Not long ago, one of her necklaces showed signs of discoloration and the characteristic illness. It was taken to the jeweller, who secretly immersed it in the sea. Guards watched it night and day for three months. Then the pearls were brought up and found to be perfectly restored.

A youthful Sisi wearing pearls (Image: Grand Ladies Site)

It seems incredible that there is any actual life in these products of an oyster, and yet pearls are mysterious things. Legends crowd around them. Men dare dishonour and death for them, and women, throughout the ages, have dared dishonour and death for them, too. It seems incredible that there is life in them, and yet a thing that feeds, becomes ill, recovers, and changes with its wearer is approaching in its nature very near to what we term life.

It is a historical fact that when the late Empress Elisabeth of Austria was seized with typhoid fever, her great pearl necklace immediately began to fade [6]. It was sunk in the Adriatic Sea and guarded by a government ship. The pearls lie there to this day, and are taken up once a year and examined. Gem experts say it will be years before their colour is restored.


1. Elise Thiers (1818-1880) was the wife of Adolphe Thiers (1797-1877), the first president of the third French Republic. Her relationship with her husband was definitely unconventional and definitely scandalous; she was the daughter of one of his previous mistresses. The Thiers family was unpopular with France's aristocracy, many of whom considered them to be nouveau riche social climbers. In 1880, Elise bequeathed her husband's art collection (and her pearl necklace, which was comprised of pearls bought individually from Bapst) to the Louvre, who reluctantly accepted, although the quality of the collection was not considered to be really up to the Louvre's standards. (It was too "bourgeois," of course.)
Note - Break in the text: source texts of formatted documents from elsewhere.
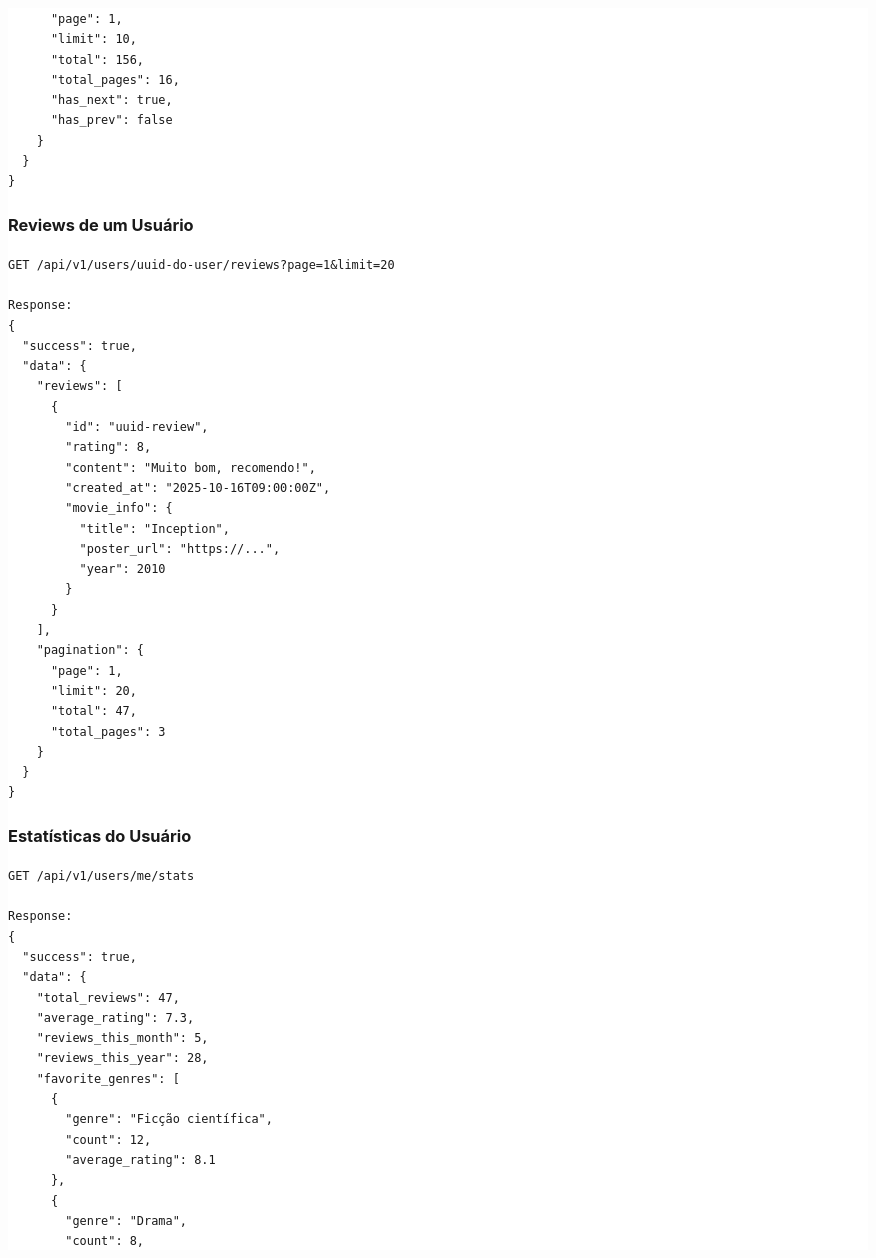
 ```http
      "page": 1,
      "limit": 10,
      "total": 156,
      "total_pages": 16,
      "has_next": true,
      "has_prev": false
    }
  }
}
```

### Reviews de um Usuário
```http
GET /api/v1/users/uuid-do-user/reviews?page=1&limit=20

Response:
{
  "success": true,
  "data": {
    "reviews": [
      {
        "id": "uuid-review",
        "rating": 8,
        "content": "Muito bom, recomendo!",
        "created_at": "2025-10-16T09:00:00Z",
        "movie_info": {
          "title": "Inception",
          "poster_url": "https://...",
          "year": 2010
        }
      }
    ],
    "pagination": {
      "page": 1,
      "limit": 20,
      "total": 47,
      "total_pages": 3
    }
  }
}
```

### Estatísticas do Usuário
```http
GET /api/v1/users/me/stats

Response:
{
  "success": true,
  "data": {
    "total_reviews": 47,
    "average_rating": 7.3,
    "reviews_this_month": 5,
    "reviews_this_year": 28,
    "favorite_genres": [
      {
        "genre": "Ficção científica",
        "count": 12,
        "average_rating": 8.1
      },
      {
        "genre": "Drama", 
        "count": 8,
```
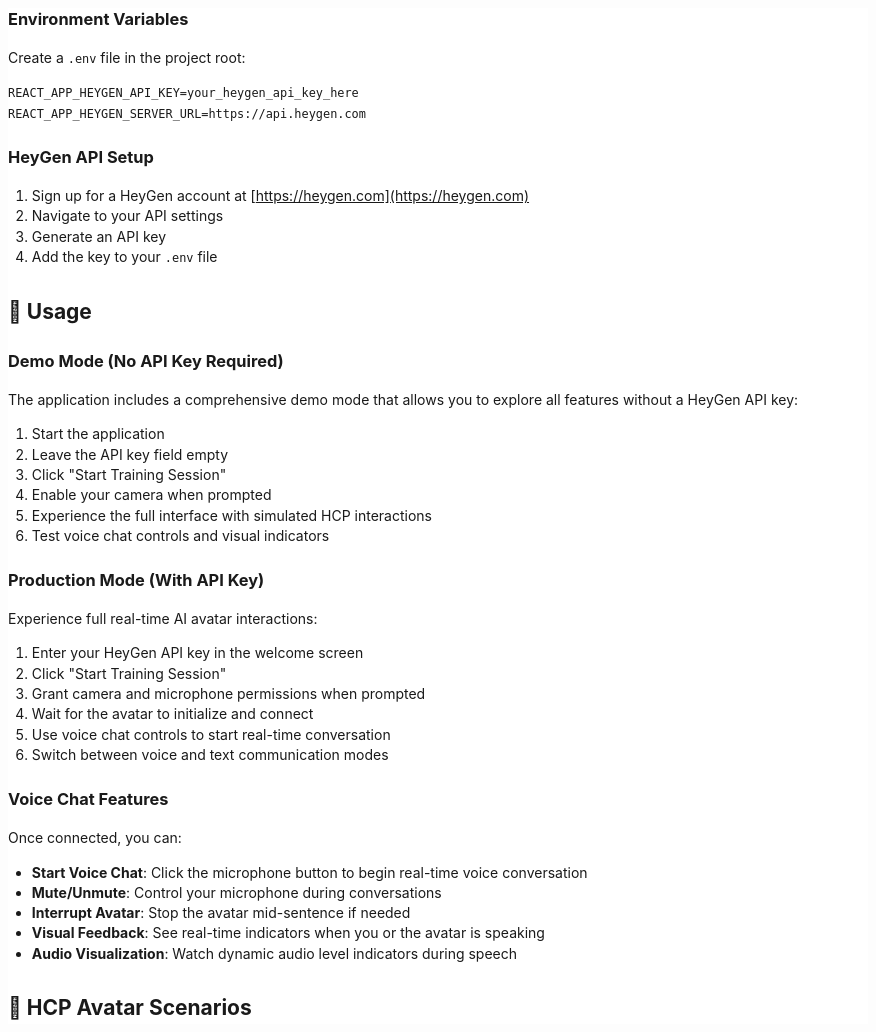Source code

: ### Environment Variables

Create a `.env` file in the project root:

```env
REACT_APP_HEYGEN_API_KEY=your_heygen_api_key_here
REACT_APP_HEYGEN_SERVER_URL=https://api.heygen.com
```

### HeyGen API Setup

1. Sign up for a HeyGen account at [https://heygen.com](https://heygen.com)
2. Navigate to your API settings
3. Generate an API key
4. Add the key to your `.env` file

## 🎯 Usage

### Demo Mode (No API Key Required)

The application includes a comprehensive demo mode that allows you to explore all features without a HeyGen API key:

1. Start the application
2. Leave the API key field empty
3. Click "Start Training Session"
4. Enable your camera when prompted
5. Experience the full interface with simulated HCP interactions
6. Test voice chat controls and visual indicators

### Production Mode (With API Key)

Experience full real-time AI avatar interactions:

1. Enter your HeyGen API key in the welcome screen
2. Click "Start Training Session"
3. Grant camera and microphone permissions when prompted
4. Wait for the avatar to initialize and connect
5. Use voice chat controls to start real-time conversation
6. Switch between voice and text communication modes

### Voice Chat Features

Once connected, you can:

- **Start Voice Chat**: Click the microphone button to begin real-time voice conversation
- **Mute/Unmute**: Control your microphone during conversations
- **Interrupt Avatar**: Stop the avatar mid-sentence if needed
- **Visual Feedback**: See real-time indicators when you or the avatar is speaking
- **Audio Visualization**: Watch dynamic audio level indicators during speech

## 🏥 HCP Avatar Scenarios
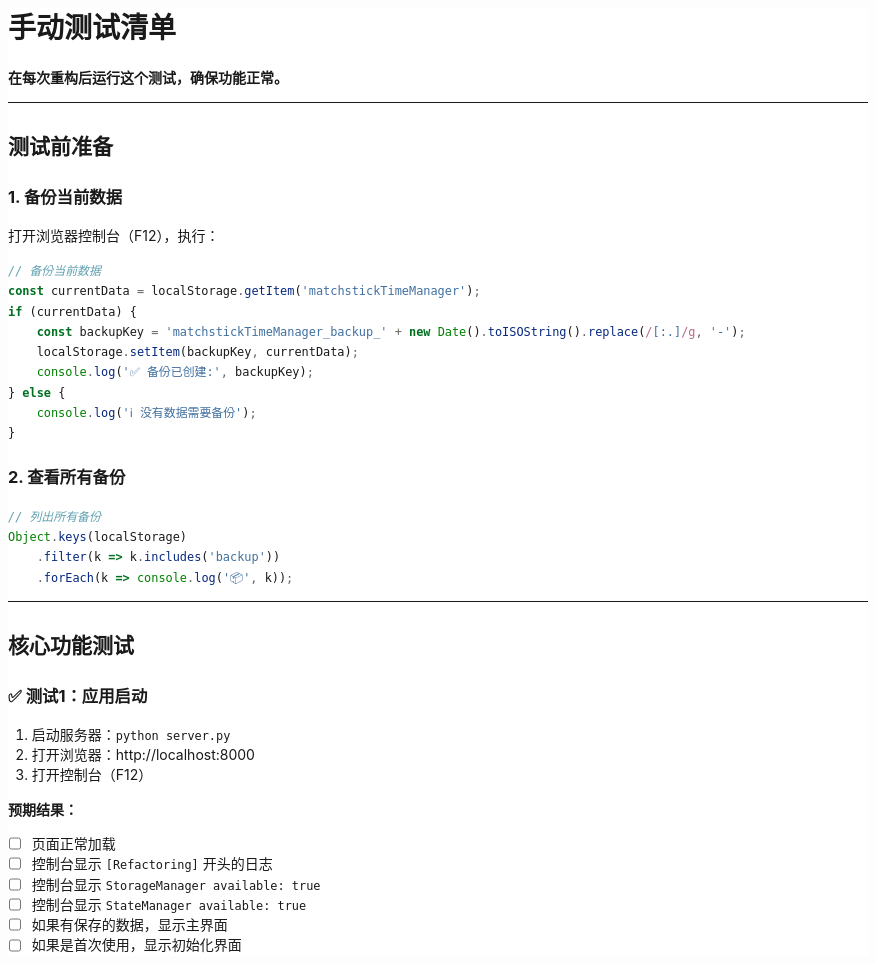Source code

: # 手动测试清单

**在每次重构后运行这个测试，确保功能正常。**

---

## 测试前准备

### 1. 备份当前数据

打开浏览器控制台（F12），执行：

```javascript
// 备份当前数据
const currentData = localStorage.getItem('matchstickTimeManager');
if (currentData) {
    const backupKey = 'matchstickTimeManager_backup_' + new Date().toISOString().replace(/[:.]/g, '-');
    localStorage.setItem(backupKey, currentData);
    console.log('✅ 备份已创建:', backupKey);
} else {
    console.log('ℹ️ 没有数据需要备份');
}
```

### 2. 查看所有备份

```javascript
// 列出所有备份
Object.keys(localStorage)
    .filter(k => k.includes('backup'))
    .forEach(k => console.log('📦', k));
```

---

## 核心功能测试

### ✅ 测试1：应用启动

1. 启动服务器：`python server.py`
2. 打开浏览器：http://localhost:8000
3. 打开控制台（F12）

**预期结果：**
- [ ] 页面正常加载
- [ ] 控制台显示 `[Refactoring]` 开头的日志
- [ ] 控制台显示 `StorageManager available: true`
- [ ] 控制台显示 `StateManager available: true`
- [ ] 如果有保存的数据，显示主界面
- [ ] 如果是首次使用，显示初始化界面
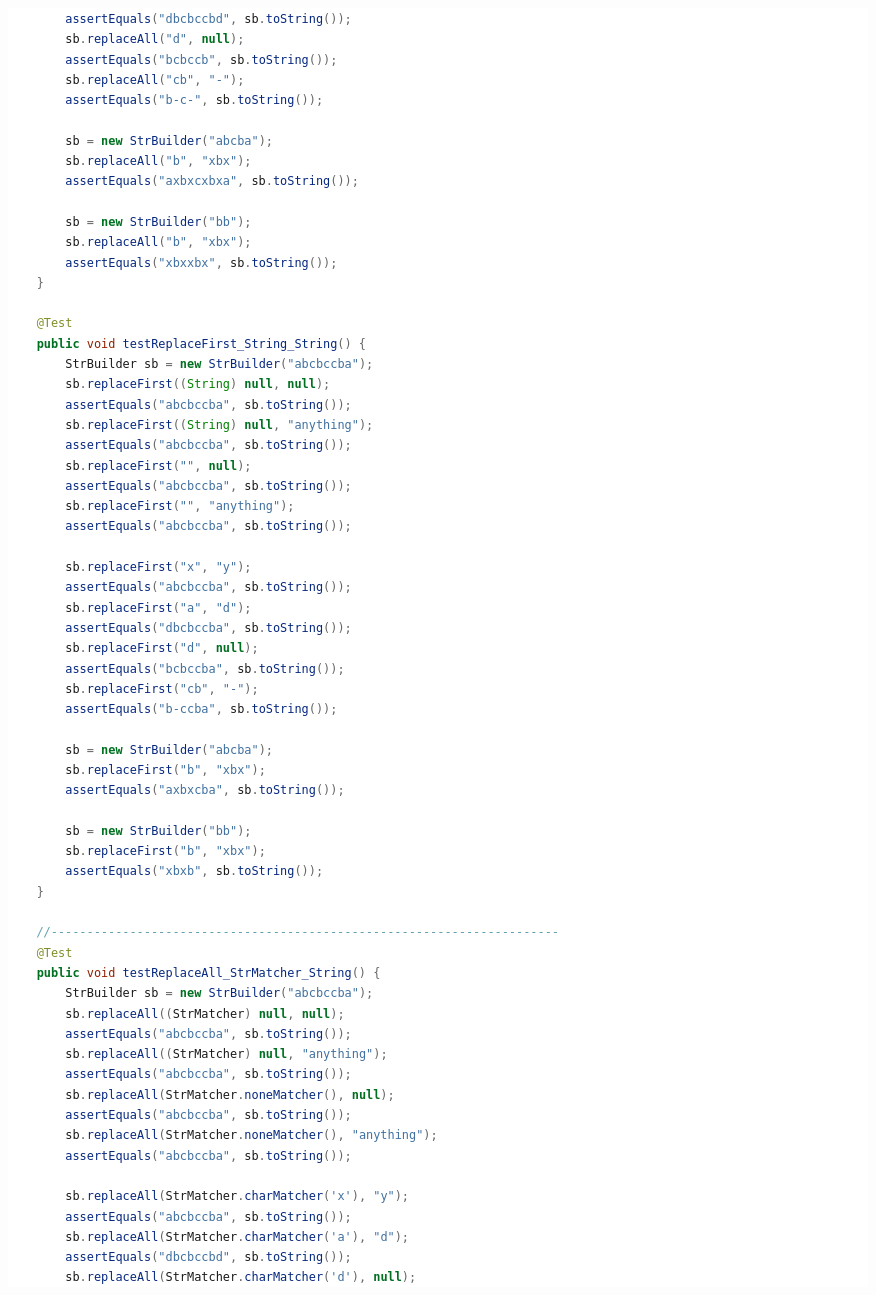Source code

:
 ```java
        assertEquals("dbcbccbd", sb.toString());
        sb.replaceAll("d", null);
        assertEquals("bcbccb", sb.toString());
        sb.replaceAll("cb", "-");
        assertEquals("b-c-", sb.toString());
        
        sb = new StrBuilder("abcba");
        sb.replaceAll("b", "xbx");
        assertEquals("axbxcxbxa", sb.toString());
        
        sb = new StrBuilder("bb");
        sb.replaceAll("b", "xbx");
        assertEquals("xbxxbx", sb.toString());
    }

    @Test
    public void testReplaceFirst_String_String() {
        StrBuilder sb = new StrBuilder("abcbccba");
        sb.replaceFirst((String) null, null);
        assertEquals("abcbccba", sb.toString());
        sb.replaceFirst((String) null, "anything");
        assertEquals("abcbccba", sb.toString());
        sb.replaceFirst("", null);
        assertEquals("abcbccba", sb.toString());
        sb.replaceFirst("", "anything");
        assertEquals("abcbccba", sb.toString());
        
        sb.replaceFirst("x", "y");
        assertEquals("abcbccba", sb.toString());
        sb.replaceFirst("a", "d");
        assertEquals("dbcbccba", sb.toString());
        sb.replaceFirst("d", null);
        assertEquals("bcbccba", sb.toString());
        sb.replaceFirst("cb", "-");
        assertEquals("b-ccba", sb.toString());
        
        sb = new StrBuilder("abcba");
        sb.replaceFirst("b", "xbx");
        assertEquals("axbxcba", sb.toString());
        
        sb = new StrBuilder("bb");
        sb.replaceFirst("b", "xbx");
        assertEquals("xbxb", sb.toString());
    }

    //-----------------------------------------------------------------------
    @Test
    public void testReplaceAll_StrMatcher_String() {
        StrBuilder sb = new StrBuilder("abcbccba");
        sb.replaceAll((StrMatcher) null, null);
        assertEquals("abcbccba", sb.toString());
        sb.replaceAll((StrMatcher) null, "anything");
        assertEquals("abcbccba", sb.toString());
        sb.replaceAll(StrMatcher.noneMatcher(), null);
        assertEquals("abcbccba", sb.toString());
        sb.replaceAll(StrMatcher.noneMatcher(), "anything");
        assertEquals("abcbccba", sb.toString());
        
        sb.replaceAll(StrMatcher.charMatcher('x'), "y");
        assertEquals("abcbccba", sb.toString());
        sb.replaceAll(StrMatcher.charMatcher('a'), "d");
        assertEquals("dbcbccbd", sb.toString());
        sb.replaceAll(StrMatcher.charMatcher('d'), null);
```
2. Pearls contain small amounts of water, and when they're not worn (or when they're stored in a dry place), they can dehydrate. Contact with the human body is thought to help the pearls absorb the moisture they need to retain their luster. (Of course, perspiration and oil from the skin can also damage pearls, so it's apparently a fine line.)

3. Well -- sort of. According to Hans Nadelhoffer's Cartier, the Louvre decided that the Thiers collection (including the necklace) lacked the aethestic and educational value required to keep it in the museum's holdings. In 1924, the museum sold the necklace to Cartier. The jewelry firm displayed the necklace for years, but it seems likely that they eventually sold it (or dismantled it) as well.

4. Queen Ingrid of Denmark reportedly wore some of the family's heirloom pearls at night while she slept to help restore their luster and brightness.

5. The "Queen" in question seems probably to be Queen Mary, but the description of the "pearl regalia" could surely also apply to Queen Alexandra's wedding gift parure.

6. In another version of this story, Elisabeth's pearls go gray and lifeless after she hears about the death of her son, Crown Prince Rudolf. In this rendition, the pearls were supposed to have been dunked in the Ionian Sea off the island of Corfu to help revive them.